## What the task requires
Exactly as they stand, write out all of the entries again.

## Extracted material
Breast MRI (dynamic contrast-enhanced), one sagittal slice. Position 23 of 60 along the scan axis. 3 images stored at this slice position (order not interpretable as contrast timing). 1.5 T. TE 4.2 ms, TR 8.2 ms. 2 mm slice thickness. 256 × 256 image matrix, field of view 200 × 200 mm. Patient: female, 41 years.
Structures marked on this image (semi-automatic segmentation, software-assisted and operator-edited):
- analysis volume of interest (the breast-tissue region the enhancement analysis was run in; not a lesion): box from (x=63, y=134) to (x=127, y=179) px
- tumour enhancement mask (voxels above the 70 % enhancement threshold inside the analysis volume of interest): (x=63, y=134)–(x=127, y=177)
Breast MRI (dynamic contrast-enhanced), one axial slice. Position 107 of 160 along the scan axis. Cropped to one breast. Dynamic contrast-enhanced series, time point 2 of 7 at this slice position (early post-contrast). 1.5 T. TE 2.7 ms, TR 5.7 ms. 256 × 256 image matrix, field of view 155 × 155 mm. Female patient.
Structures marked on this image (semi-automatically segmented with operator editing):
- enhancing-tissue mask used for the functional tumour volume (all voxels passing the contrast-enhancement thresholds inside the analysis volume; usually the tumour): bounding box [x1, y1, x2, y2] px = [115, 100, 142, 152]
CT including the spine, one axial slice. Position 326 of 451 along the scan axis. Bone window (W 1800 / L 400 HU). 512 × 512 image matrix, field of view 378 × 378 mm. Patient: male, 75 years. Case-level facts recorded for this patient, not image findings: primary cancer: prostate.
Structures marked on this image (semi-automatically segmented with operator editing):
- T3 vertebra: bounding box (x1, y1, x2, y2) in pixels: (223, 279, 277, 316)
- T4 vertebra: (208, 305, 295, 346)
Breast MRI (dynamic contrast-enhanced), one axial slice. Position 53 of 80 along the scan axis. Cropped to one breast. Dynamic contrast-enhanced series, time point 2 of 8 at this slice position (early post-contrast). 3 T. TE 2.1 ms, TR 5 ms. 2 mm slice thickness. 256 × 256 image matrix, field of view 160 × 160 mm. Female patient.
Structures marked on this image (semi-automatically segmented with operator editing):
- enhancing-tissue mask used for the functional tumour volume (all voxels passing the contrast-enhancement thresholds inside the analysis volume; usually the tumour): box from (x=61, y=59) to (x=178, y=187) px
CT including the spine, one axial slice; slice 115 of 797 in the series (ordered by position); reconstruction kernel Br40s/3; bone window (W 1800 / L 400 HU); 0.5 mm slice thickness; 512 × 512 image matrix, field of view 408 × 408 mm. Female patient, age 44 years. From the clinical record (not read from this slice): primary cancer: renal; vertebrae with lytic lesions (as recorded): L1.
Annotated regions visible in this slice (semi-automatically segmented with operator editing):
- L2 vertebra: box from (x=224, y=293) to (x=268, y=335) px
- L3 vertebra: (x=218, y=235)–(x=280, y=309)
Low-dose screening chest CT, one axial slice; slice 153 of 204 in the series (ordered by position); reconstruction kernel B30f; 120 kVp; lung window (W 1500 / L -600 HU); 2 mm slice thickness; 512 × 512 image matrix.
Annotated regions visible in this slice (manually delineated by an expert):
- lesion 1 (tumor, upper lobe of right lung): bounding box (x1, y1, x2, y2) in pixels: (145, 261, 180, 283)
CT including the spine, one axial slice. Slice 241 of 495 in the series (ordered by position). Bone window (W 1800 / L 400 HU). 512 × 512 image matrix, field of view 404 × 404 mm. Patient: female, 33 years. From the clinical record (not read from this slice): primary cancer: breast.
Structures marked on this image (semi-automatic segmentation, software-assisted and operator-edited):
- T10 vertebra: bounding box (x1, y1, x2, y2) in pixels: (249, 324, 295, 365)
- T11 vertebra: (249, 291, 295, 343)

## Problem solution
Breast MRI (dynamic contrast-enhanced), one sagittal slice. Position 23 of 60 along the scan axis. 3 images stored at this slice position (order not interpretable as contrast timing). 1.5 T. TE 4.2 ms, TR 8.2 ms. 2 mm slice thickness. 256 × 256 image matrix, field of view 200 × 200 mm. Patient: female, 41 years.
Structures marked on this image (semi-automatic segmentation, software-assisted and operator-edited):
- analysis volume of interest (the breast-tissue region the enhancement analysis was run in; not a lesion): box from (x=63, y=134) to (x=127, y=179) px
- tumour enhancement mask (voxels above the 70 % enhancement threshold inside the analysis volume of interest): (x=63, y=134)–(x=127, y=177)
Breast MRI (dynamic contrast-enhanced), one axial slice. Position 107 of 160 along the scan axis. Cropped to one breast. Dynamic contrast-enhanced series, time point 2 of 7 at this slice position (early post-contrast). 1.5 T. TE 2.7 ms, TR 5.7 ms. 256 × 256 image matrix, field of view 155 × 155 mm. Female patient.
Structures marked on this image (semi-automatically segmented with operator editing):
- enhancing-tissue mask used for the functional tumour volume (all voxels passing the contrast-enhancement thresholds inside the analysis volume; usually the tumour): bounding box [x1, y1, x2, y2] px = [115, 100, 142, 152]
CT including the spine, one axial slice. Position 326 of 451 along the scan axis. Bone window (W 1800 / L 400 HU). 512 × 512 image matrix, field of view 378 × 378 mm. Patient: male, 75 years. Case-level facts recorded for this patient, not image findings: primary cancer: prostate.
Structures marked on this image (semi-automatically segmented with operator editing):
- T3 vertebra: bounding box (x1, y1, x2, y2) in pixels: (223, 279, 277, 316)
- T4 vertebra: (208, 305, 295, 346)
Breast MRI (dynamic contrast-enhanced), one axial slice. Position 53 of 80 along the scan axis. Cropped to one breast. Dynamic contrast-enhanced series, time point 2 of 8 at this slice position (early post-contrast). 3 T. TE 2.1 ms, TR 5 ms. 2 mm slice thickness. 256 × 256 image matrix, field of view 160 × 160 mm. Female patient.
Structures marked on this image (semi-automatically segmented with operator editing):
- enhancing-tissue mask used for the functional tumour volume (all voxels passing the contrast-enhancement thresholds inside the analysis volume; usually the tumour): box from (x=61, y=59) to (x=178, y=187) px
CT including the spine, one axial slice; slice 115 of 797 in the series (ordered by position); reconstruction kernel Br40s/3; bone window (W 1800 / L 400 HU); 0.5 mm slice thickness; 512 × 512 image matrix, field of view 408 × 408 mm. Female patient, age 44 years. From the clinical record (not read from this slice): primary cancer: renal; vertebrae with lytic lesions (as recorded): L1.
Annotated regions visible in this slice (semi-automatically segmented with operator editing):
- L2 vertebra: box from (x=224, y=293) to (x=268, y=335) px
- L3 vertebra: (x=218, y=235)–(x=280, y=309)
Low-dose screening chest CT, one axial slice; slice 153 of 204 in the series (ordered by position); reconstruction kernel B30f; 120 kVp; lung window (W 1500 / L -600 HU); 2 mm slice thickness; 512 × 512 image matrix.
Annotated regions visible in this slice (manually delineated by an expert):
- lesion 1 (tumor, upper lobe of right lung): bounding box (x1, y1, x2, y2) in pixels: (145, 261, 180, 283)
CT including the spine, one axial slice. Slice 241 of 495 in the series (ordered by position). Bone window (W 1800 / L 400 HU). 512 × 512 image matrix, field of view 404 × 404 mm. Patient: female, 33 years. From the clinical record (not read from this slice): primary cancer: breast.
Structures marked on this image (semi-automatic segmentation, software-assisted and operator-edited):
- T10 vertebra: bounding box (x1, y1, x2, y2) in pixels: (249, 324, 295, 365)
- T11 vertebra: (249, 291, 295, 343)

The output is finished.